His family loves piano — they have six, three of them are in their living room alone. So naturally they encouraged him to take up the instrument.
Like anything, learning piano was tough at first. One of the first songs he learned was the “Star Wars” theme.
But after he won his first performance competition at 9, he was hooked. Since then, he’s competed more than 50 times.
“And I keep entering more competitions, and it gets more fun, and I get better at performing in front of crowds, and I think I’m definitely going to keep doing this no matter what happens.”
In November, he won first place in California in the Music Teachers National Association young artists piano competition. He played a Beethoven and a Chopin sonata.
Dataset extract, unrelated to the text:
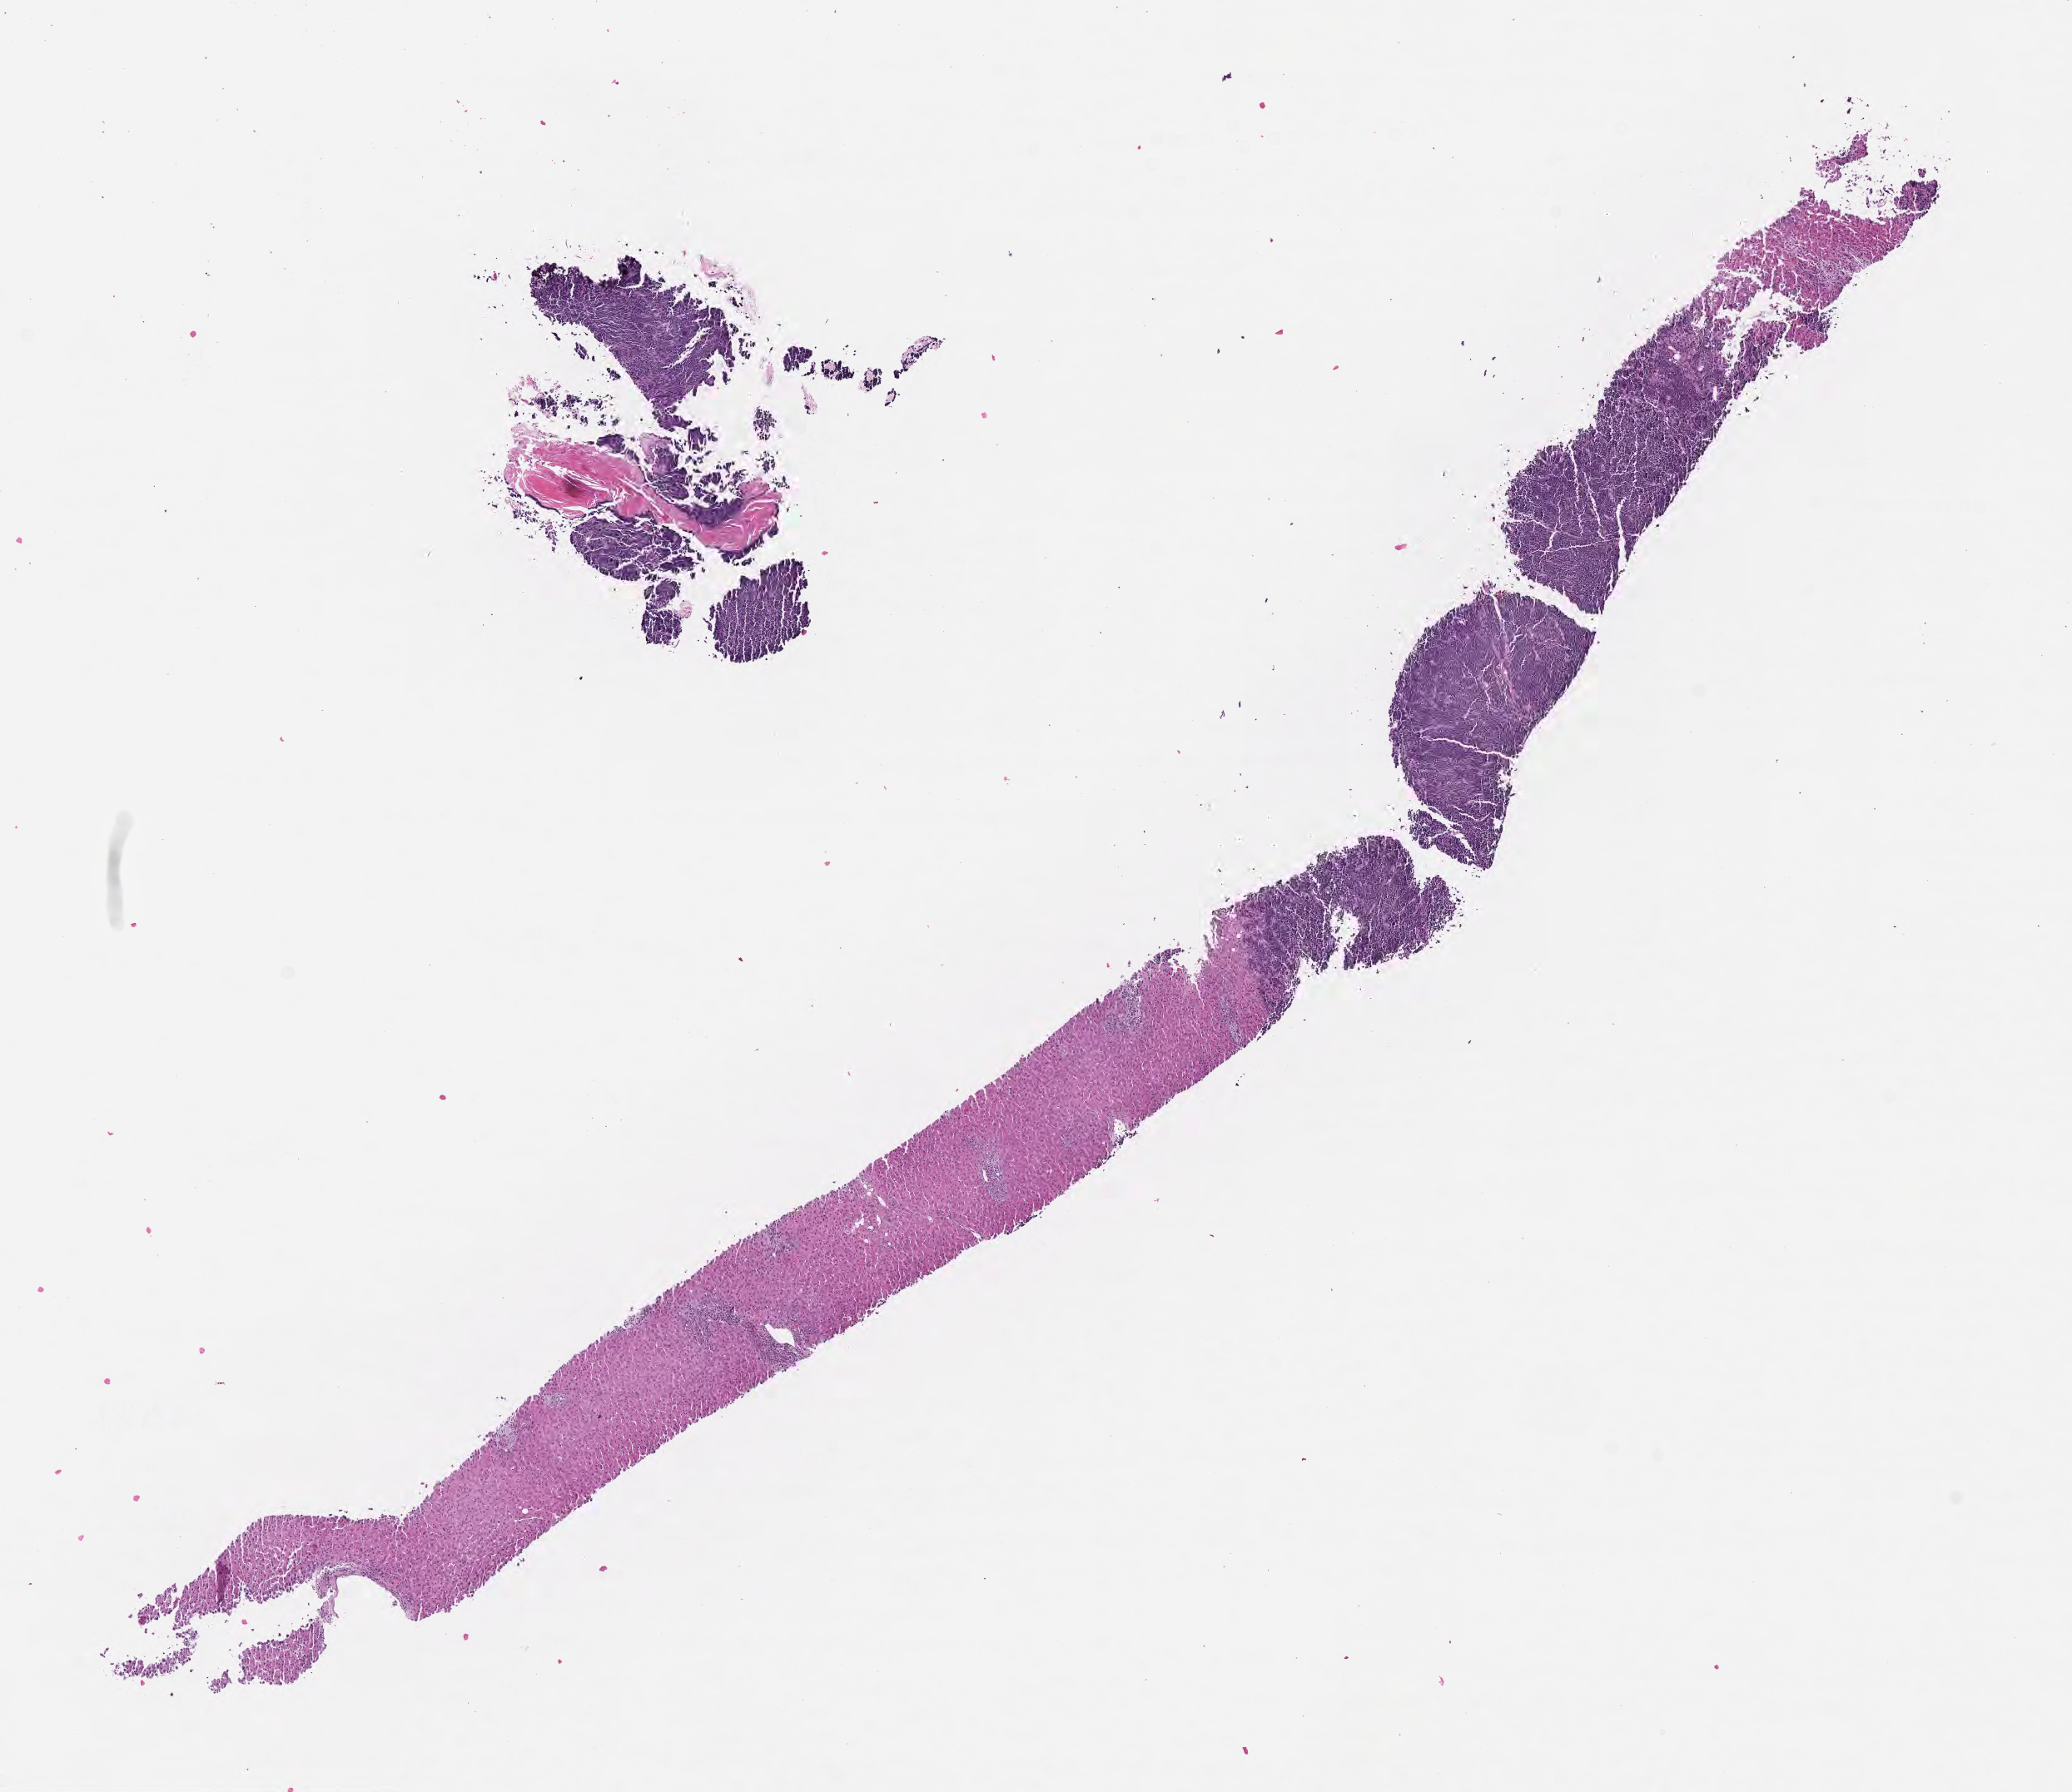
Whole-slide image, haematoxylin and eosin stain, whole scanned area (about 10.1 x 8.7 mm) shown as a low-resolution overview. FFPE section. Specimen: primary tumor. Male patient, aged 68. Composition of this section per pathologist review: tumor cells 35%, tumor nuclei 75%, stromal cells 10%, necrosis 5%, normal cells 50%. Inflammatory infiltration, as recorded: lymphocyte infiltration 50%, monocyte infiltration 10%, neutrophil infiltration 5%.
Ann Arbor stage (patient): Stage IV. Diagnosis: Burkitt lymphoma, NOS. Section: top of the tissue portion.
In 2016, he won nationals in the high school division for the best performance of a piece by Chopin.
“When I’m performing, I feel like that’s the time I can really speak out. From the heart. Even more than when I’m practicing, I feel like I’m actually conveying what I’m feeling, what I’m thinking.”
And it really shows when he’s playing. The way he closes his eyes and moves with the music, it looks like he’s being transported to another place.
“For me, especially in romantic-era pieces, that really kind of make you sad, but in a good way sad, and it’s kind of cathartic after a while… It can invoke some pretty strong emotions sometimes.”
Richardson applied to a dozen prestigious universities and got into almost all of them. The decision came down to Berkeley, Julliard and the Peabody Conservatory of the John’s Hopkins University, where he received the rare invitation to study under renowned pianist Leon Fleisher.
But he chose Berkeley, he says, because it offered a well-rounded experience — he could study music, complete his pre-med requirements and major in economics, a subject he adores. And he’s from the Bay Area — he grew up in Danville — and wanted to stick close to home and his family.
He says playing the piano has helped him succeed academically. “I’ve done a lot of research about how music has benefits — cognitive and social — to the human brain, and to a person in general. It correlates to having higher SAT scores, higher GPAs.”
In January, he’ll compete in regionals in the young artists piano competition, and nationals will be held in Florida in the spring. Whatever the outcome, it’s clear that piano is here to stay.